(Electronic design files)

== Segment start ==

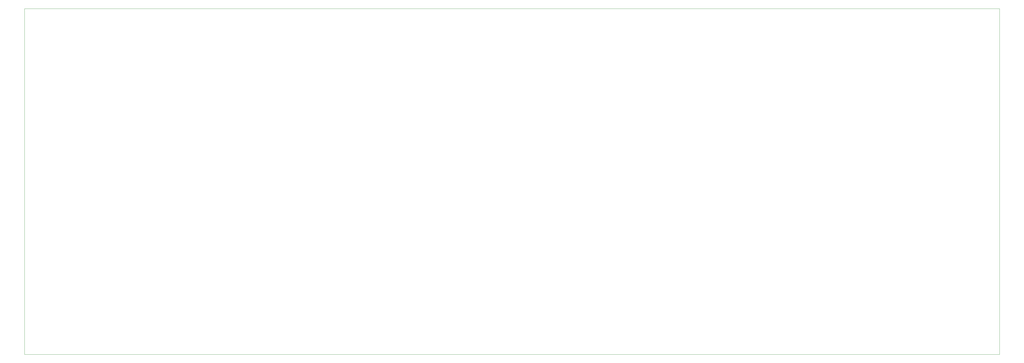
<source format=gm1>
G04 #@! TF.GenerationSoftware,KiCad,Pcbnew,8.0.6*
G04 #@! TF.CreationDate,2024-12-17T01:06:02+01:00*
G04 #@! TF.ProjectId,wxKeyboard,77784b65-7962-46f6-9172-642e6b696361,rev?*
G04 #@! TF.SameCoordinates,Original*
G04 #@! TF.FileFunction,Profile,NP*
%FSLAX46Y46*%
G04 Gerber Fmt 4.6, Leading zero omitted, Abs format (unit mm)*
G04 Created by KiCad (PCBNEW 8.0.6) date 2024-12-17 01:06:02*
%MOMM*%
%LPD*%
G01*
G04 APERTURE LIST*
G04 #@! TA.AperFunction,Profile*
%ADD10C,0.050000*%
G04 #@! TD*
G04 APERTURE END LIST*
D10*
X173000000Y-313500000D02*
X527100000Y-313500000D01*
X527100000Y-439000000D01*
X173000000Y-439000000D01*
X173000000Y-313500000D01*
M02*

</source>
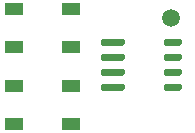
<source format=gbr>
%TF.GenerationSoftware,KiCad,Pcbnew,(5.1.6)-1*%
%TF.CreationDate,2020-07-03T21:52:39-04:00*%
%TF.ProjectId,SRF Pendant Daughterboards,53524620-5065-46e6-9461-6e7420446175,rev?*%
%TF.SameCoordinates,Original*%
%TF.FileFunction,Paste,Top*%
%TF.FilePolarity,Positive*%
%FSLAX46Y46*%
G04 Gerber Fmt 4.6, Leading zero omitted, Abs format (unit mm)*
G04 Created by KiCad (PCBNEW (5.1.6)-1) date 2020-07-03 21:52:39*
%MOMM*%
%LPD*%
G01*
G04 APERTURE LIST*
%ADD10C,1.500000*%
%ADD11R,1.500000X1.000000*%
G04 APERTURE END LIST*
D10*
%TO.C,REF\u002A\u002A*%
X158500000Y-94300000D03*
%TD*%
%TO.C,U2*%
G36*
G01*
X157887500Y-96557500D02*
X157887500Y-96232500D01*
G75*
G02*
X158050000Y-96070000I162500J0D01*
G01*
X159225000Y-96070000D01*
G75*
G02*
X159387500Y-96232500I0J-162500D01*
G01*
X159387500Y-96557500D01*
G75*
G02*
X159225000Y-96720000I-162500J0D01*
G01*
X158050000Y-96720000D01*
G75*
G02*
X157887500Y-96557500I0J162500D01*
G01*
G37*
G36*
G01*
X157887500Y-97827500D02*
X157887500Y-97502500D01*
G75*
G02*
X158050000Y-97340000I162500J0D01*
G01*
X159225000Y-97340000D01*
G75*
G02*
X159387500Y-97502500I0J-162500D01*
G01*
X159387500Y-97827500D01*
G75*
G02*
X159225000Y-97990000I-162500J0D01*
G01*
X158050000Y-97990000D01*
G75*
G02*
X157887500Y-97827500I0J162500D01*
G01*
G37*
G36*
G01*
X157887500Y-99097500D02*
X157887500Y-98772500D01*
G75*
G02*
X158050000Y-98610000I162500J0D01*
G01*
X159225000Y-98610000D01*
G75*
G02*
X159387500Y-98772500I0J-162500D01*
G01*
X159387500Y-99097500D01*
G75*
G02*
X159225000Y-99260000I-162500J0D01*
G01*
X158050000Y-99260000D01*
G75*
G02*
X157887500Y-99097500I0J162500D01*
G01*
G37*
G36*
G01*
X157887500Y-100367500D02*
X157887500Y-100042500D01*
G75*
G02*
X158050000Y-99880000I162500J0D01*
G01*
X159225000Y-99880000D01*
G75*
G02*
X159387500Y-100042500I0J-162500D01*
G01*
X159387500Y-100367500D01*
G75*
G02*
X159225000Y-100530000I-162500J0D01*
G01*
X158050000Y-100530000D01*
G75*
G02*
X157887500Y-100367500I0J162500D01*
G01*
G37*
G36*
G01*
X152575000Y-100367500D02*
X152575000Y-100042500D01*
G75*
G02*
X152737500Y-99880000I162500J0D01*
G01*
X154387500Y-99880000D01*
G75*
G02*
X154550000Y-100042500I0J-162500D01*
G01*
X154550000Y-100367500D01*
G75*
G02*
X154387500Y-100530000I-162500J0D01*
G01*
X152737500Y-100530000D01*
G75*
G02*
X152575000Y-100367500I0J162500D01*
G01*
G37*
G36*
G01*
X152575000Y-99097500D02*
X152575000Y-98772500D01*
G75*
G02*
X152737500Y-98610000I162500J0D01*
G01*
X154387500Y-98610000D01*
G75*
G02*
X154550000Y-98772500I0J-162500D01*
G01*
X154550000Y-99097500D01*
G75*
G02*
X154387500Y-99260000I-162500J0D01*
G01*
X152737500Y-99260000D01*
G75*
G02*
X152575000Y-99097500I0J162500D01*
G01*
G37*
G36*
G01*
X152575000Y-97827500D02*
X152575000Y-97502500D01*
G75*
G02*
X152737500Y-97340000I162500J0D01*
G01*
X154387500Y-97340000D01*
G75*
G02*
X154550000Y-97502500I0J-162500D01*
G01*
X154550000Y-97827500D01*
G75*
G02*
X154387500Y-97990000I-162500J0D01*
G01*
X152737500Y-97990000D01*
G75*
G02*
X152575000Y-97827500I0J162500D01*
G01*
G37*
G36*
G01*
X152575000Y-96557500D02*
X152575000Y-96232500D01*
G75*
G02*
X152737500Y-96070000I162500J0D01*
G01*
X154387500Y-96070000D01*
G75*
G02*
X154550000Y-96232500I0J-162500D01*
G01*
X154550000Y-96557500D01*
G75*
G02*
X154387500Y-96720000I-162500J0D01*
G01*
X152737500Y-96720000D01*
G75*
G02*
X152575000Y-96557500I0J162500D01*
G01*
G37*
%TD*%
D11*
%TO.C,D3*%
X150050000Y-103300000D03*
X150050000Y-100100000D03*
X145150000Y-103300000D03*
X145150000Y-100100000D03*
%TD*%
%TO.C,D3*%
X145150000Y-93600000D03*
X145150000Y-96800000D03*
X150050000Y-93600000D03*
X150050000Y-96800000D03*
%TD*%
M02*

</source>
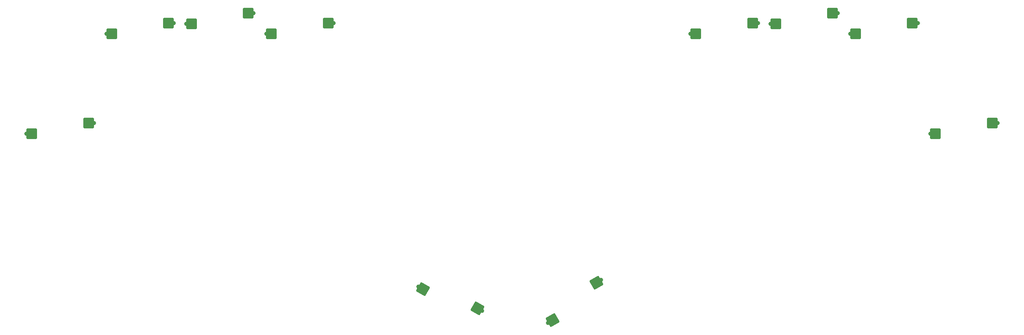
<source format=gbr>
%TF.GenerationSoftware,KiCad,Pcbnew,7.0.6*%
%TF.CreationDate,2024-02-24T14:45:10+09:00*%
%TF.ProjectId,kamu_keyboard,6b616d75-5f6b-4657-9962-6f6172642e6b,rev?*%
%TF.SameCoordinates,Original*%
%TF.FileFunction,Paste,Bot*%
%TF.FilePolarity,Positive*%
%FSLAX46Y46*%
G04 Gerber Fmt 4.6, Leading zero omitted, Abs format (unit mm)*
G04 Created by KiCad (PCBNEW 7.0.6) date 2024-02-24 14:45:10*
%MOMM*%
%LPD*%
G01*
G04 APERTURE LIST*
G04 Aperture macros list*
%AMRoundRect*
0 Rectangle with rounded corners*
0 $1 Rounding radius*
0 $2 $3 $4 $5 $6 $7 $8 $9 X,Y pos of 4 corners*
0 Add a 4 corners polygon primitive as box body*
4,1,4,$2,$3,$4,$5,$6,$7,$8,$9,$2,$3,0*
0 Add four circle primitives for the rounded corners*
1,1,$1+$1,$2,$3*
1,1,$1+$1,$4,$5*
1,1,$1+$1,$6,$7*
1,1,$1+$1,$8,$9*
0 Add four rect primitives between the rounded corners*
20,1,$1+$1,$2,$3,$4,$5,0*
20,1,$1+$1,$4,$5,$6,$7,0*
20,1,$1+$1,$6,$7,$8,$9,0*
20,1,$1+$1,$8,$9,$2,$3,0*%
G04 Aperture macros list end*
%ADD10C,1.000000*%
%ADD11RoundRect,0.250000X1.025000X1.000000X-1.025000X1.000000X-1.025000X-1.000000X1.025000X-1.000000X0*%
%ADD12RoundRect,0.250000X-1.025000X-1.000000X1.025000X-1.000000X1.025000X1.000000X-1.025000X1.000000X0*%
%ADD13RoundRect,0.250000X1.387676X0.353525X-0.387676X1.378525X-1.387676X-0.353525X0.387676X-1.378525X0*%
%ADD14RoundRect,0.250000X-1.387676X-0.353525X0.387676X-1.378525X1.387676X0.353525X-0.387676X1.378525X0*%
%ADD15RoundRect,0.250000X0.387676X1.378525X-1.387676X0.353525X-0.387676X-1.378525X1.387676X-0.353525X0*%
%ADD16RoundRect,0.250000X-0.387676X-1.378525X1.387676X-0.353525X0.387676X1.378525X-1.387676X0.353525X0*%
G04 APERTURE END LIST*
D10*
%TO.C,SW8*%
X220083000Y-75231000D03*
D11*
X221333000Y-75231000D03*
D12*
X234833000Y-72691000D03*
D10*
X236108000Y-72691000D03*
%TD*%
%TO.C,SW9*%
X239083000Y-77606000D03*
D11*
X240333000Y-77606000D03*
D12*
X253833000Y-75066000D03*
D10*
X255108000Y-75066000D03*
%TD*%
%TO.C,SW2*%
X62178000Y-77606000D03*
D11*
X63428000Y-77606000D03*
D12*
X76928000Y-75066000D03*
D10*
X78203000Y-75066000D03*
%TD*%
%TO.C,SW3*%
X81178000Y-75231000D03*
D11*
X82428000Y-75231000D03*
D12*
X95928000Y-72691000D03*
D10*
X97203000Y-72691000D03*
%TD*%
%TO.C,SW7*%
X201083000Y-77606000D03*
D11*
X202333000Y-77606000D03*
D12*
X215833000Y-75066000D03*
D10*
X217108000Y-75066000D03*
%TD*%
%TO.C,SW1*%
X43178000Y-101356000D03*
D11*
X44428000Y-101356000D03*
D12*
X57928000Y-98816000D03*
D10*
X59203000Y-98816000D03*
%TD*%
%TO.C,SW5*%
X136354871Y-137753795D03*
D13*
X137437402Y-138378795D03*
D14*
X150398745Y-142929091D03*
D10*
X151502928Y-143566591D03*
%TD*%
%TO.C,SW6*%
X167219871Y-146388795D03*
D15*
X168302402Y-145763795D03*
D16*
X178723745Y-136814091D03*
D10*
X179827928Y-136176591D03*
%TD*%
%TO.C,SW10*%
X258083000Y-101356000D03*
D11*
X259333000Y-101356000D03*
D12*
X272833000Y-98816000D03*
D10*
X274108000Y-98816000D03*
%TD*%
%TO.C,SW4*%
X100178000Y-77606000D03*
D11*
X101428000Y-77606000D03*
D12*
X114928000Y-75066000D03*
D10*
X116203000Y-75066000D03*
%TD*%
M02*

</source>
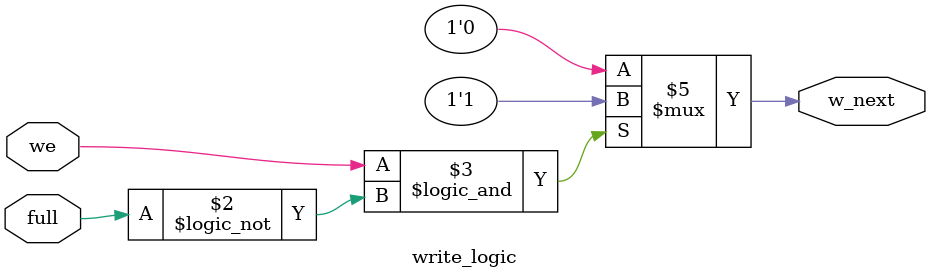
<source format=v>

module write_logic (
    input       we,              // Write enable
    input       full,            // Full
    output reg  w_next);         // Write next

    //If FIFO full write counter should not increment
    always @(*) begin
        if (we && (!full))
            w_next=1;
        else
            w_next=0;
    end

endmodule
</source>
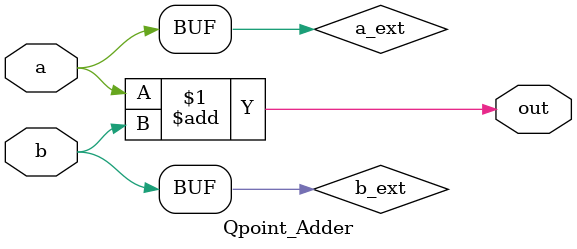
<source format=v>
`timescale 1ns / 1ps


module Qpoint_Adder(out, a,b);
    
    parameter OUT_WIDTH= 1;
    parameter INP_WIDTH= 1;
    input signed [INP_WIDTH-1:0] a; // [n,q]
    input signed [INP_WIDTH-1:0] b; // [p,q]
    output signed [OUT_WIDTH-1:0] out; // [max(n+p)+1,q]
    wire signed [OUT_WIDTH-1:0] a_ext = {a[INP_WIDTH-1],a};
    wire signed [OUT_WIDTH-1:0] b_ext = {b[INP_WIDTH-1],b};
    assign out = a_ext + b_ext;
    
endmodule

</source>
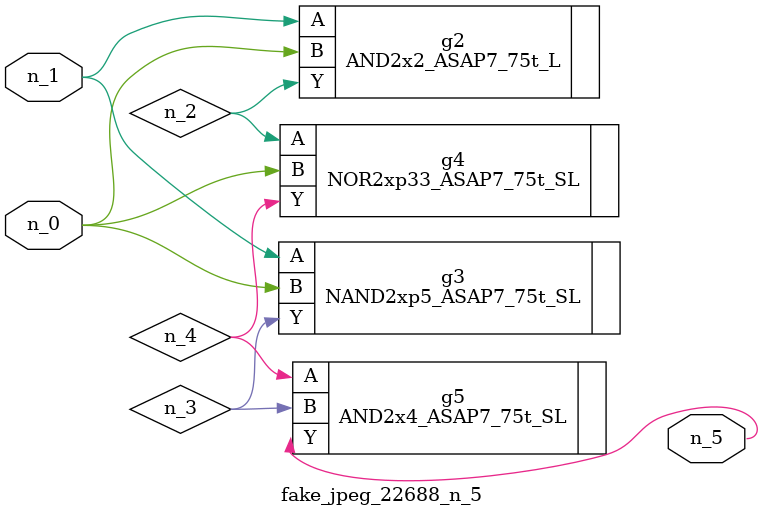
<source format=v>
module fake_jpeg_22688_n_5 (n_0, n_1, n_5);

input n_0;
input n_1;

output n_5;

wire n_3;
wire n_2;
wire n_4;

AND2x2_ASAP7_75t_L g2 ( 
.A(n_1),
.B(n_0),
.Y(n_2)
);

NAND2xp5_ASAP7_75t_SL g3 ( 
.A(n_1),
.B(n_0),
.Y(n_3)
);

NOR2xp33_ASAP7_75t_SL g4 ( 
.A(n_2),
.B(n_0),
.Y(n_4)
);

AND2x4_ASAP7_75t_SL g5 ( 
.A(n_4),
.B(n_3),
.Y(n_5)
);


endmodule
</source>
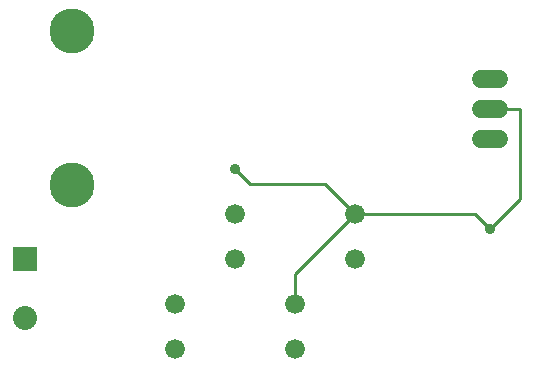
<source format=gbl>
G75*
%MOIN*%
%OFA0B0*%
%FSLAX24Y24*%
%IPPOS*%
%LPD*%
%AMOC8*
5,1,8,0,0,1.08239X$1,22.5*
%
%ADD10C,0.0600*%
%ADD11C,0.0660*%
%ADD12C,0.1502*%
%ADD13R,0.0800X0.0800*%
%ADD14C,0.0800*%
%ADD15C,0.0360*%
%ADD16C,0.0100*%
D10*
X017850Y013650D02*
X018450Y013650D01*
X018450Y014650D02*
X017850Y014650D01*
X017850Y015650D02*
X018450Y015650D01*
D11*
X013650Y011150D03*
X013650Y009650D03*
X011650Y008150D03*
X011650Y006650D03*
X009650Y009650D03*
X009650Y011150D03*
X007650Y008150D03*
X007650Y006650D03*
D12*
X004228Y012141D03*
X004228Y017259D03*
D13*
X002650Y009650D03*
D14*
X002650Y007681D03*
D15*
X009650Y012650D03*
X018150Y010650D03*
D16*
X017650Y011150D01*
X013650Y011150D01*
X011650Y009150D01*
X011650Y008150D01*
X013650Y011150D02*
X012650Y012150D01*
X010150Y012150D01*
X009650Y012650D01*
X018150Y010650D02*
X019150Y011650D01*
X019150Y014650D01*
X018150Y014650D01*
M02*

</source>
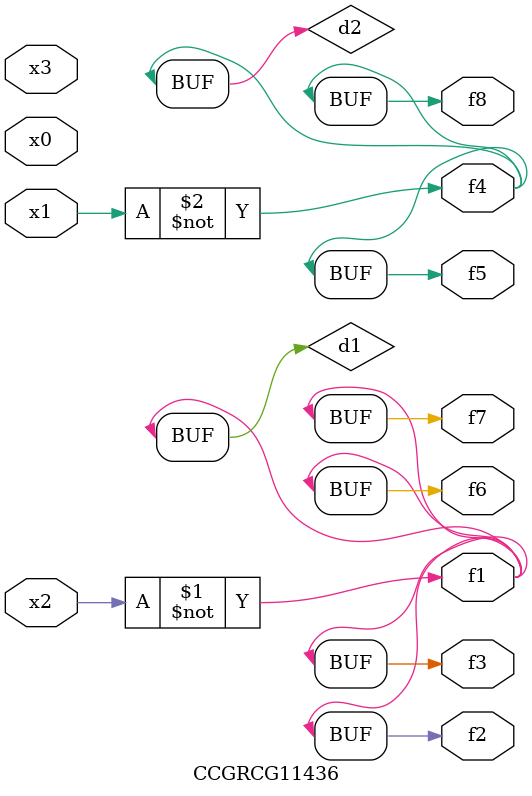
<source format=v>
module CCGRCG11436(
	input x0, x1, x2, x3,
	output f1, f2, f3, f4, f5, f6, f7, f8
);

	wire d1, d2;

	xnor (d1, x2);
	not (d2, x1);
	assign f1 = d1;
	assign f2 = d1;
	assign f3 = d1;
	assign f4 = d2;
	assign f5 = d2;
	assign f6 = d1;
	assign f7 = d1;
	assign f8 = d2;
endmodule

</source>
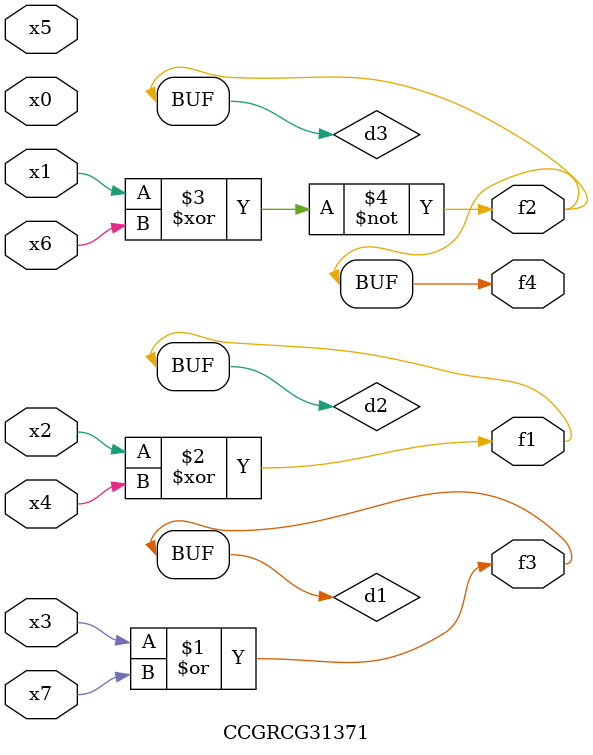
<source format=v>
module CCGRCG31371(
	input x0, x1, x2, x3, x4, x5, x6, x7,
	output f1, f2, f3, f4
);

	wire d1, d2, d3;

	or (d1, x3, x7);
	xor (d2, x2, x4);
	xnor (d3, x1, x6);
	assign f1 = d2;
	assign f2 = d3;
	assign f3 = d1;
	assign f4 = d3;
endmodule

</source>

== Segment end ==

▶ **Task requirements**: From the records above, count the lines that contain "Paste". Only the number should be written.

▶ **Response to the task**: 2